(Problem requirements): Scan the data for "Allocate" and copy each matching line.

(Information shown):
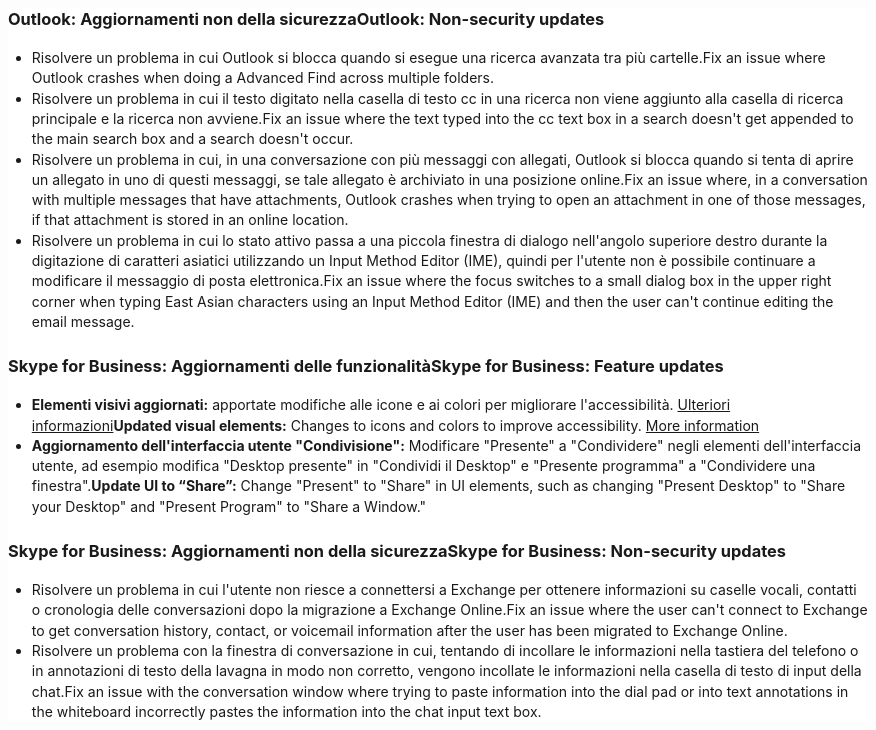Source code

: ### <a name="outlook-non-security-updates"></a><span data-ttu-id="a90e2-141">Outlook: Aggiornamenti non della sicurezza</span><span class="sxs-lookup"><span data-stu-id="a90e2-141">Outlook: Non-security updates</span></span>
-   <span data-ttu-id="a90e2-142">Risolvere un problema in cui Outlook si blocca quando si esegue una ricerca avanzata tra più cartelle.</span><span class="sxs-lookup"><span data-stu-id="a90e2-142">Fix an issue where Outlook crashes when doing a Advanced Find across multiple folders.</span></span>
-   <span data-ttu-id="a90e2-143">Risolvere un problema in cui il testo digitato nella casella di testo cc in una ricerca non viene aggiunto alla casella di ricerca principale e la ricerca non avviene.</span><span class="sxs-lookup"><span data-stu-id="a90e2-143">Fix an issue where the text typed into the cc text box in a search doesn't get appended to the main search box and a search doesn't occur.</span></span>
-   <span data-ttu-id="a90e2-144">Risolvere un problema in cui, in una conversazione con più messaggi con allegati, Outlook si blocca quando si tenta di aprire un allegato in uno di questi messaggi, se tale allegato è archiviato in una posizione online.</span><span class="sxs-lookup"><span data-stu-id="a90e2-144">Fix an issue where, in a conversation with multiple messages that have attachments, Outlook crashes when trying to open an attachment in one of those messages, if that attachment is stored in an online location.</span></span>
-   <span data-ttu-id="a90e2-145">Risolvere un problema in cui lo stato attivo passa a una piccola finestra di dialogo nell'angolo superiore destro durante la digitazione di caratteri asiatici utilizzando un Input Method Editor (IME), quindi per l'utente non è possibile continuare a modificare il messaggio di posta elettronica.</span><span class="sxs-lookup"><span data-stu-id="a90e2-145">Fix an issue where the focus switches to a small dialog box in the upper right corner when typing East Asian characters using an Input Method Editor (IME) and then the user can't continue editing the email message.</span></span>

### <a name="skype-for-business-feature-updates"></a><span data-ttu-id="a90e2-146">Skype for Business: Aggiornamenti delle funzionalità</span><span class="sxs-lookup"><span data-stu-id="a90e2-146">Skype for Business: Feature updates</span></span>
-   <span data-ttu-id="a90e2-p101">**Elementi visivi aggiornati:** apportate modifiche alle icone e ai colori per migliorare l'accessibilità. [Ulteriori informazioni](https://blogs.technet.microsoft.com/nexthop/2016/10/27/new-skype-for-business-2016-look-and-feel-coming-your-way/)</span><span class="sxs-lookup"><span data-stu-id="a90e2-p101">**Updated visual elements:** Changes to icons and colors to improve accessibility. [More information](https://blogs.technet.microsoft.com/nexthop/2016/10/27/new-skype-for-business-2016-look-and-feel-coming-your-way/)</span></span>
-   <span data-ttu-id="a90e2-149">**Aggiornamento dell'interfaccia utente "Condivisione":** Modificare "Presente" a "Condividere" negli elementi dell'interfaccia utente, ad esempio modifica "Desktop presente" in "Condividi il Desktop" e "Presente programma" a "Condividere una finestra".</span><span class="sxs-lookup"><span data-stu-id="a90e2-149">**Update UI to “Share”:** Change "Present" to "Share" in UI elements, such as changing "Present Desktop" to "Share your Desktop" and "Present Program" to "Share a Window."</span></span>

### <a name="skype-for-business-non-security-updates"></a><span data-ttu-id="a90e2-150">Skype for Business: Aggiornamenti non della sicurezza</span><span class="sxs-lookup"><span data-stu-id="a90e2-150">Skype for Business: Non-security updates</span></span>
-   <span data-ttu-id="a90e2-151">Risolvere un problema in cui l'utente non riesce a connettersi a Exchange per ottenere informazioni su caselle vocali, contatti o cronologia delle conversazioni dopo la migrazione a Exchange Online.</span><span class="sxs-lookup"><span data-stu-id="a90e2-151">Fix an issue where the user can't connect to Exchange to get conversation history, contact, or voicemail information after the user has been migrated to Exchange Online.</span></span>
-   <span data-ttu-id="a90e2-152">Risolvere un problema con la finestra di conversazione in cui, tentando di incollare le informazioni nella tastiera del telefono o in annotazioni di testo della lavagna in modo non corretto, vengono incollate le informazioni nella casella di testo di input della chat.</span><span class="sxs-lookup"><span data-stu-id="a90e2-152">Fix an issue with the conversation window where trying to paste information into the dial pad or into text annotations in the whiteboard incorrectly pastes the information into the chat input text box.</span></span>

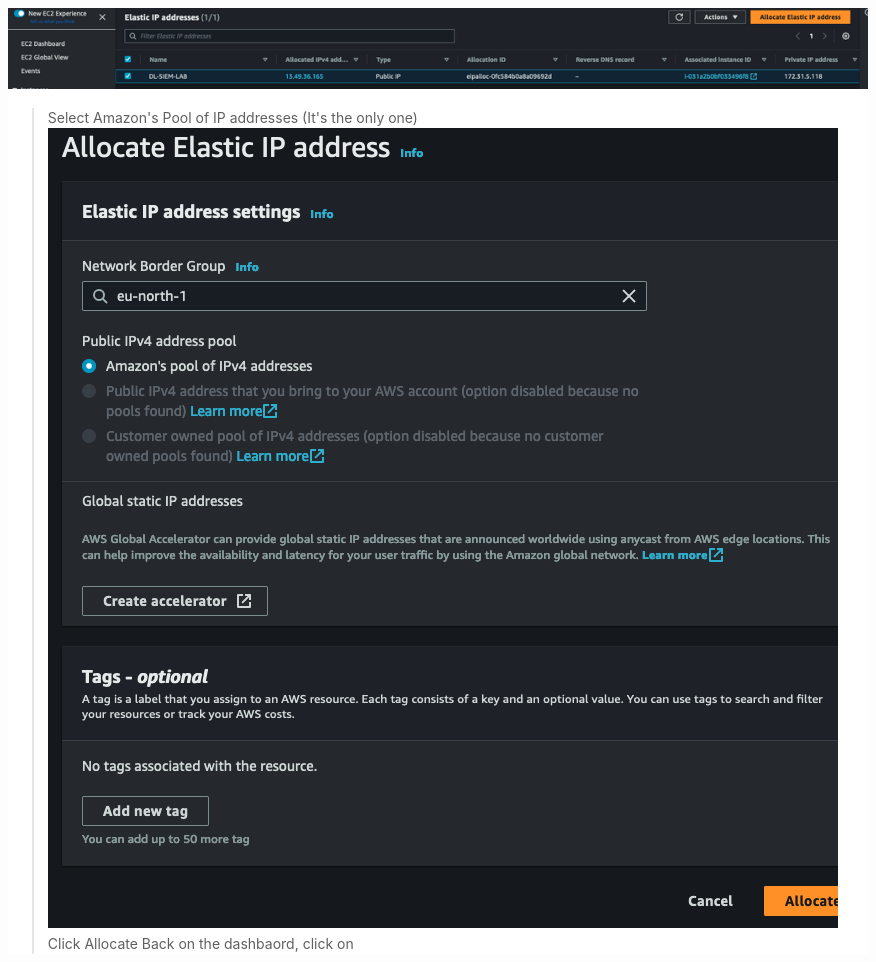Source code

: ![Allocate Elastic IP address](AllocateIP.png)
> Select Amazon's Pool of IP addresses (It's the only one)
![Elastic IP Address](ElIPAddressSettings.png)
> Click Allocate
> Back on the dashbaord, click on <Associate this Elastic IP address>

(Output of the exercise):
: ![Allocate Elastic IP address](AllocateIP.png)
> Click Allocate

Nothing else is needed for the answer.